- Tasks -
[1] Please give the eggplant polpette passage again, starting at "But seriously, these" and ending at "in tomato sauce.", and change "basil" to "parsley".
[2] Write the next few sentences of the eggplant polpette text, picking up after its last line.

- Document passage -

Eggplant Polpette (aka Meatless Meatballs)
These Eggplant Meatballs are a fun vegetarian spin on meatballs. They are super moist and flavourful and packed with chunks of sautéed eggplant, garlic and onion, baked in the oven and then served in a rich tomato sauce. These meatless meatballs are Paleo, Whole30, Keto, Grain Free, Gluten Free, Dairy Free & Specific Carbohydrate Diet Legal.
These little eggplant polpette (aka meat free meatballs) are unbelieva-BALL-y good…sorry, I couldn’t help myself.
But seriously, these are little balls of deliciousness that will quickly have any carnivore forgetting that they are completely meat free. They are firm on the outside and tender and soft in the center. Eggplant gives each ball “meatlike” density while the basil and garlic add delicious flavor.
When served with tomato sauce, each eggplant meatball tastes like bite size eggplant parmigiana, perfect to serve as finger food at a cocktail party. I love eating these eggplant polpette on spaghetti squash or zucchini noodles, covered in tomato sauce.

- Stored data -
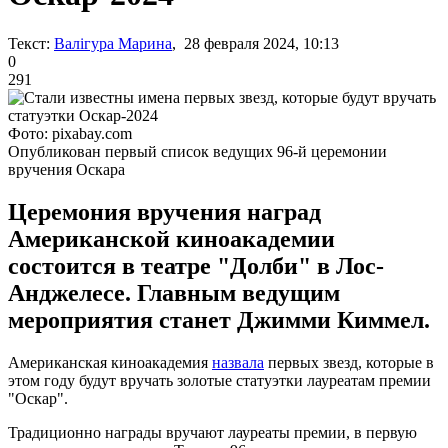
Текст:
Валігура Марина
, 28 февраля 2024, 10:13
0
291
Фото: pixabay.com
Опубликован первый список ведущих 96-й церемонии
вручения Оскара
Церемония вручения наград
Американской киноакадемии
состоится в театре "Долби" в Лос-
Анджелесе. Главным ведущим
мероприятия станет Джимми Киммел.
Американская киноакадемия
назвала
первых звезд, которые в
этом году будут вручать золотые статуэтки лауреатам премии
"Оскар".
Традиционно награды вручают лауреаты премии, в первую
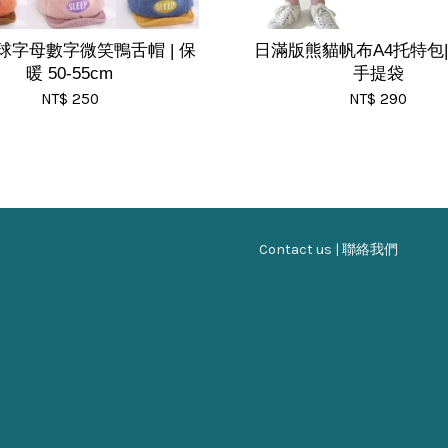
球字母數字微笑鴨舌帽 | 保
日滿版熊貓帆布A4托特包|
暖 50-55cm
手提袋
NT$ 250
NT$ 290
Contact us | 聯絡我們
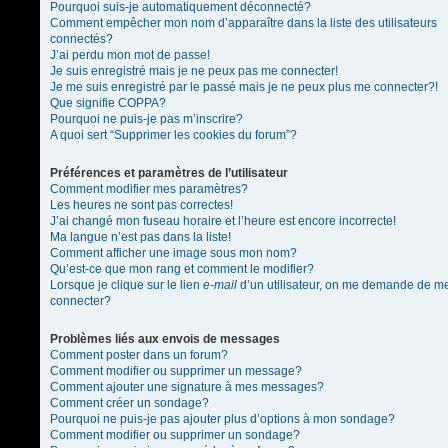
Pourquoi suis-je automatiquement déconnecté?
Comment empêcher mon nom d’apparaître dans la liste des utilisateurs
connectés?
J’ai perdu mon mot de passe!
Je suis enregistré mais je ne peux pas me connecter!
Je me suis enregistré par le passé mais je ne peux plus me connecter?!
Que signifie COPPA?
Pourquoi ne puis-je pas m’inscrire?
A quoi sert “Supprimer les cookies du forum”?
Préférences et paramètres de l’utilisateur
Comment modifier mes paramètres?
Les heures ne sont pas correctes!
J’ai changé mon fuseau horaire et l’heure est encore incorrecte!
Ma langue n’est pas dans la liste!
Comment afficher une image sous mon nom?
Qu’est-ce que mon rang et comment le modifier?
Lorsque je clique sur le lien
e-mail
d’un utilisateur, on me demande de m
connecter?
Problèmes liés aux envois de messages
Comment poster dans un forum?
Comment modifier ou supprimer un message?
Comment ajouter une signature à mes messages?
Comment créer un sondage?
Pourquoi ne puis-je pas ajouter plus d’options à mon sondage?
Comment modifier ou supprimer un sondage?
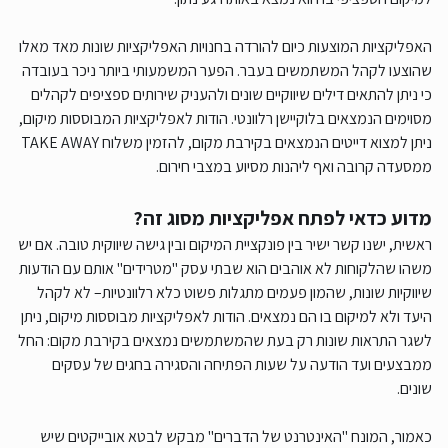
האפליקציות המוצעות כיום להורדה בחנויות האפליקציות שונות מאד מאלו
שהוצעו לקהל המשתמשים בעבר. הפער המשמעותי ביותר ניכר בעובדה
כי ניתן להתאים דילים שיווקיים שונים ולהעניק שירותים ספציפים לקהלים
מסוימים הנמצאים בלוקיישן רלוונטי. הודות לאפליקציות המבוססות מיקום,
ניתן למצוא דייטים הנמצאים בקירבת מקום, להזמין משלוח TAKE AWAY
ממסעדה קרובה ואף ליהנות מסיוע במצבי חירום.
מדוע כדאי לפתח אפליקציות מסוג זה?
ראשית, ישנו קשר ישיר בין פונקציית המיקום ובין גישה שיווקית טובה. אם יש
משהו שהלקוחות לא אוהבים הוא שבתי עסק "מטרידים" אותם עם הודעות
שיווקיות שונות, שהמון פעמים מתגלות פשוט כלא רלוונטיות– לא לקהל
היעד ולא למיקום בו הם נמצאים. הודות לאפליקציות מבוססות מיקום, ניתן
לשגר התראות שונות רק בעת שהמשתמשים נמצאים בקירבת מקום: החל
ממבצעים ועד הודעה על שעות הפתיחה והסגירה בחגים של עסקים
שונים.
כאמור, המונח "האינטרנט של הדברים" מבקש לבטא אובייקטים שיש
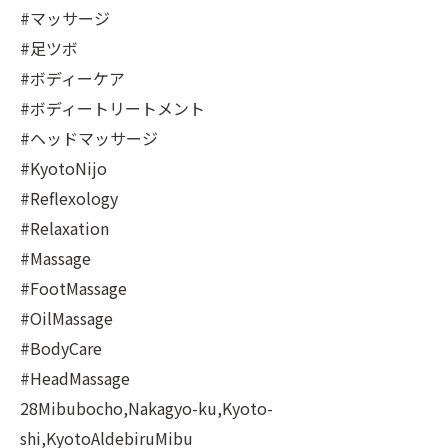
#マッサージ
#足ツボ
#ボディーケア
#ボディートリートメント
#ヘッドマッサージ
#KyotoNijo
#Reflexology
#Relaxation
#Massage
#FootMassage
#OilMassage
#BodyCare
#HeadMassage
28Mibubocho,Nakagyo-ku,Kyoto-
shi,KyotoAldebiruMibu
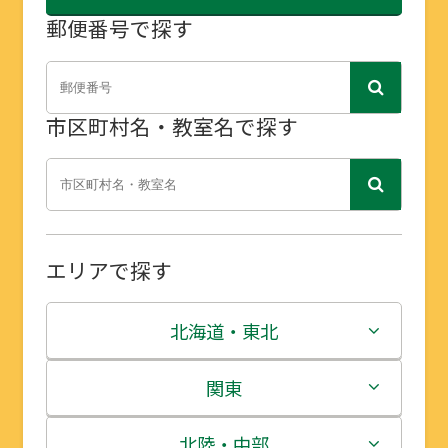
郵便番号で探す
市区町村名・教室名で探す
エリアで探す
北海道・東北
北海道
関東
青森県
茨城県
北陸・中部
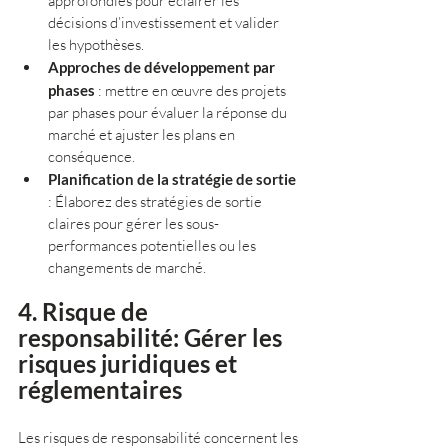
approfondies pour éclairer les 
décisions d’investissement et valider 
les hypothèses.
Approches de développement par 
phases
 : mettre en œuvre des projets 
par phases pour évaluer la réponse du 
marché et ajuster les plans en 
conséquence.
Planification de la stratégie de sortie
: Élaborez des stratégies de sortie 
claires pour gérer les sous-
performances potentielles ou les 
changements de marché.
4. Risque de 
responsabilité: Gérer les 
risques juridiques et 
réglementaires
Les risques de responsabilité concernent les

- Exercise answers -
[1]
But seriously, these are little balls of deliciousness that will quickly have any carnivore forgetting that they are completely meat free. They are firm on the outside and tender and soft in the center. Eggplant gives each ball “meatlike” density while the parsley and garlic add delicious flavor.
When served with tomato sauce, each eggplant meatball tastes like bite size eggplant parmigiana, perfect to serve as finger food at a cocktail party. I love eating these eggplant polpette on spaghetti squash or zucchini noodles, covered in tomato sauce.

[2]
I added parmesan to the recipe but if you are following a dairy free or paleo diet it can be substituted for nutritional yeast for a touch of cheesy flavor. These balls hold their firmness for a few days after baking, but to ensure they don’t become soggy I recommend storing any leftover balls in a separate container from the sauce.
If you are a fan of Italian food, you will love this healthy cross between spaghetti and meatballs and eggplant parmigiana. I hope you enjoy!
Here are a few of my other favourite Italian recipes:
- Chicken Cacciatore
- Bolognese Sauce
- The Best Italian Meatballs
- Italian Wedding Soup
- Butternut Squash Ravioli with Kale Pesto
- Braised Lamb Ragu
- Classic Beef Lasagna
If you make this recipe let me know in the comment section below, I would love to hear what you think or take a photo and tag me (@everylastbite_) on Instagram, I love seeing your photos!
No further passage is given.